▶ [TASK DETAILS]:
Read the entries below and pull out each line with the string "wrist".

▶ [DATASET ENTRIES]:
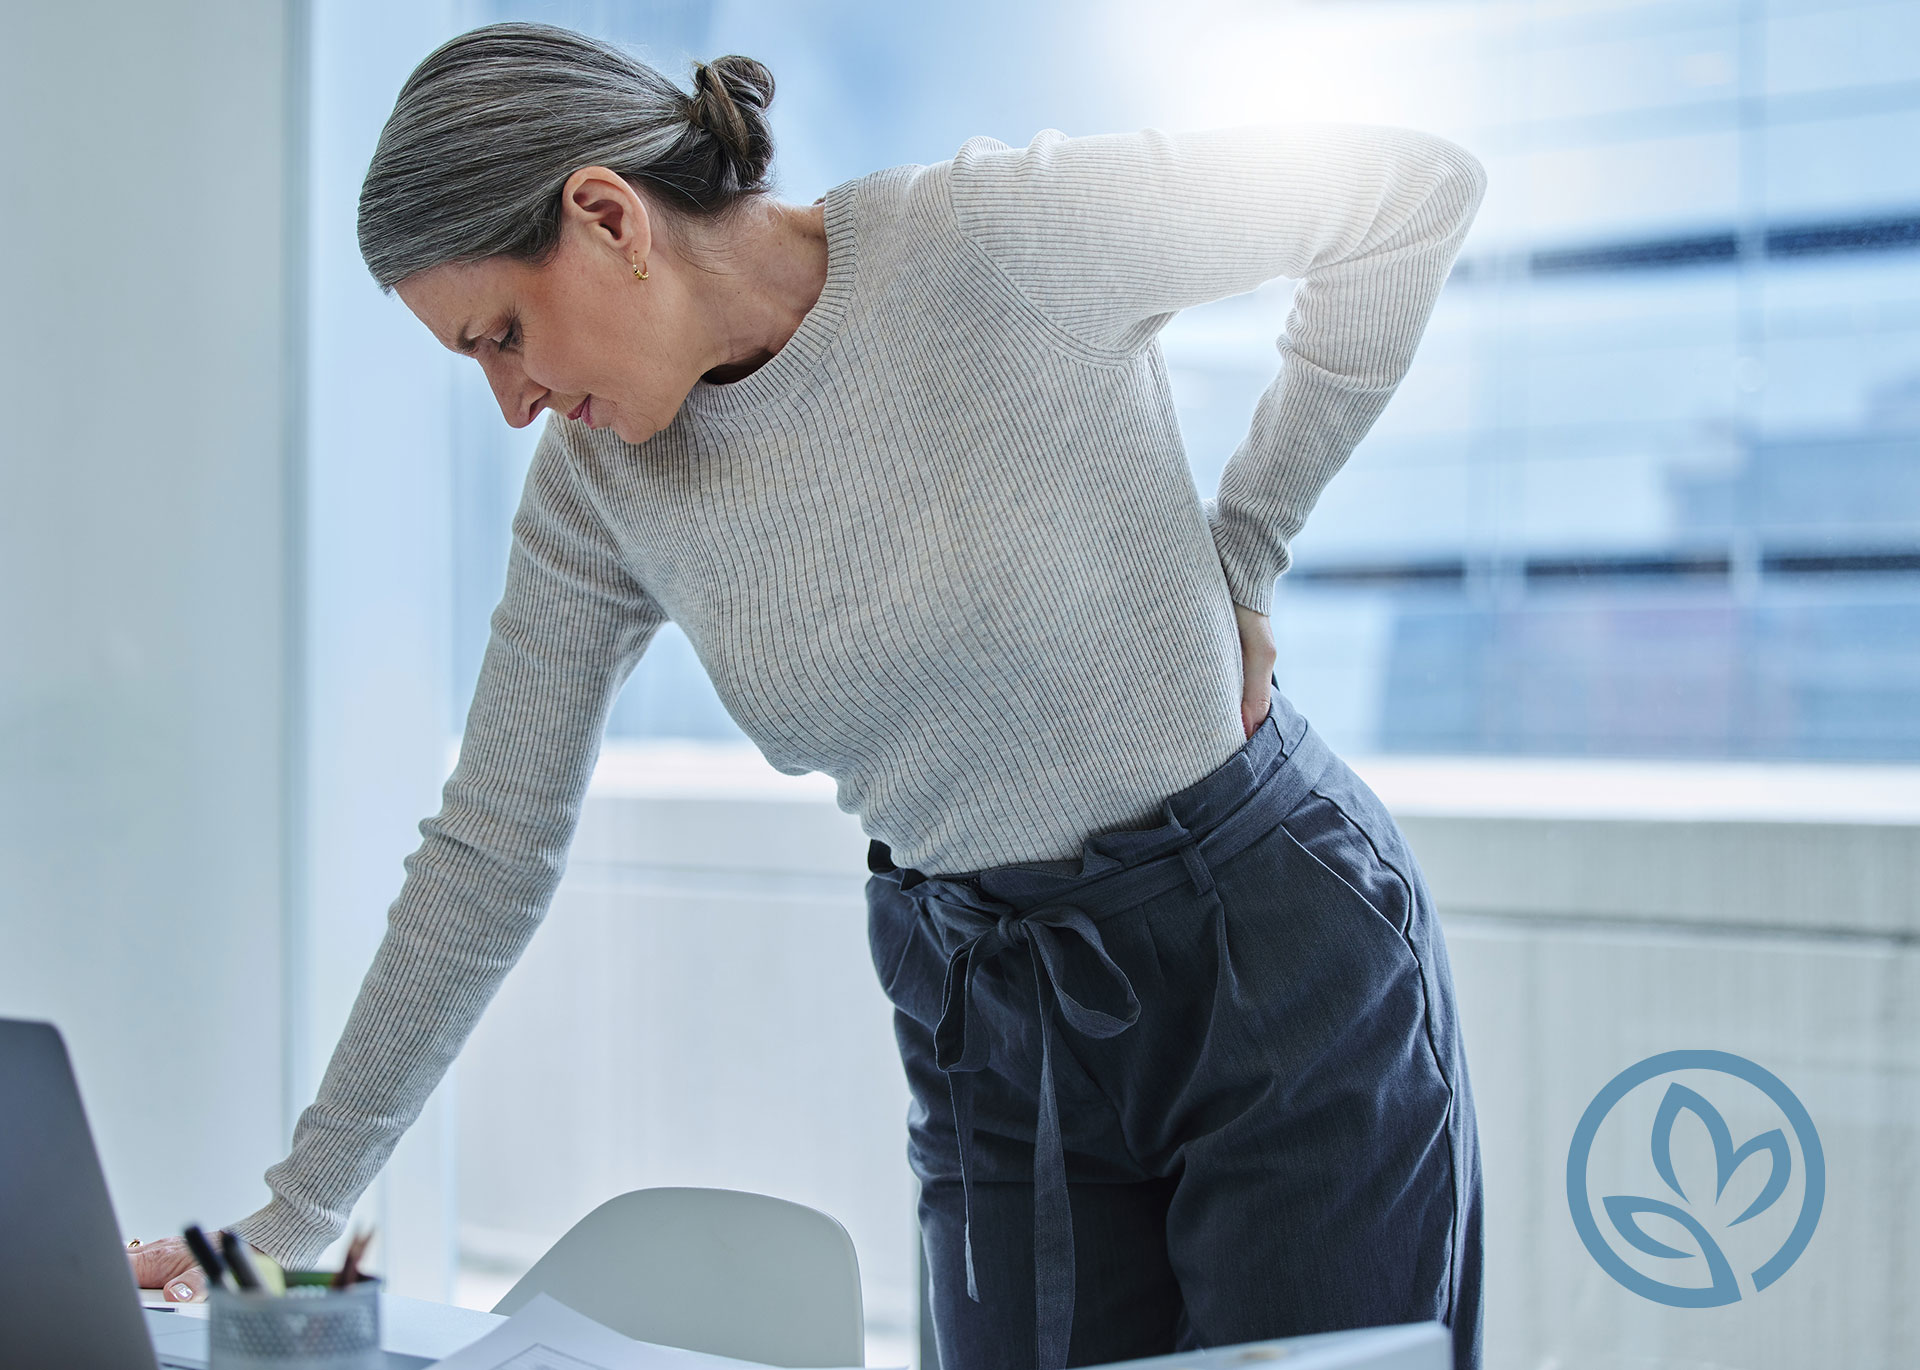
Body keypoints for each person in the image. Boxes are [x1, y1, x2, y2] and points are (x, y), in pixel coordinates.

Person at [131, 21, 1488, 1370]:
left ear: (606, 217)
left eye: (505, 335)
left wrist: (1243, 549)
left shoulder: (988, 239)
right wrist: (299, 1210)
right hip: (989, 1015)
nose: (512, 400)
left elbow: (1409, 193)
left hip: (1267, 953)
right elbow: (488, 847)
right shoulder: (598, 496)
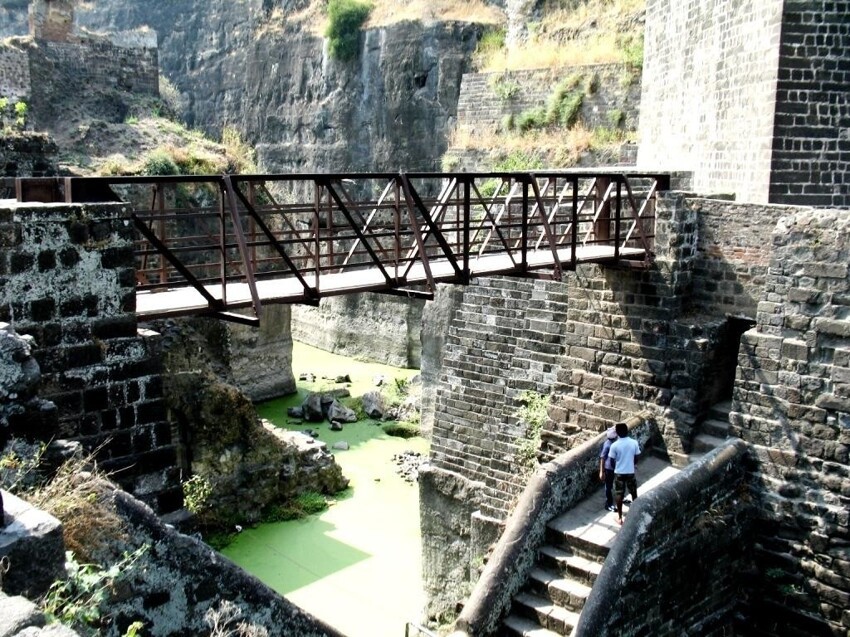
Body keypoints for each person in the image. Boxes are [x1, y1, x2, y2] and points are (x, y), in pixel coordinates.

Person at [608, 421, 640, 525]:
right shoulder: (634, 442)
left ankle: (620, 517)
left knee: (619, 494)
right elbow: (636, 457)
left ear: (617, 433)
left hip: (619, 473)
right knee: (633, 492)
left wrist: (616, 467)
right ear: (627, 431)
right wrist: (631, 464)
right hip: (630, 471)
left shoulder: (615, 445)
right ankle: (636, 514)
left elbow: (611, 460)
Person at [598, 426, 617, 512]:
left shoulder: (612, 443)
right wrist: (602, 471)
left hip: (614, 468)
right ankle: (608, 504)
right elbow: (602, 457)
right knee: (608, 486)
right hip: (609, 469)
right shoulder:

▶ [THE ANSWER]:
left wrist: (1243, 549)
right wrist: (299, 1210)
left wrist: (616, 467)
right wrist: (631, 464)
right wrist: (602, 471)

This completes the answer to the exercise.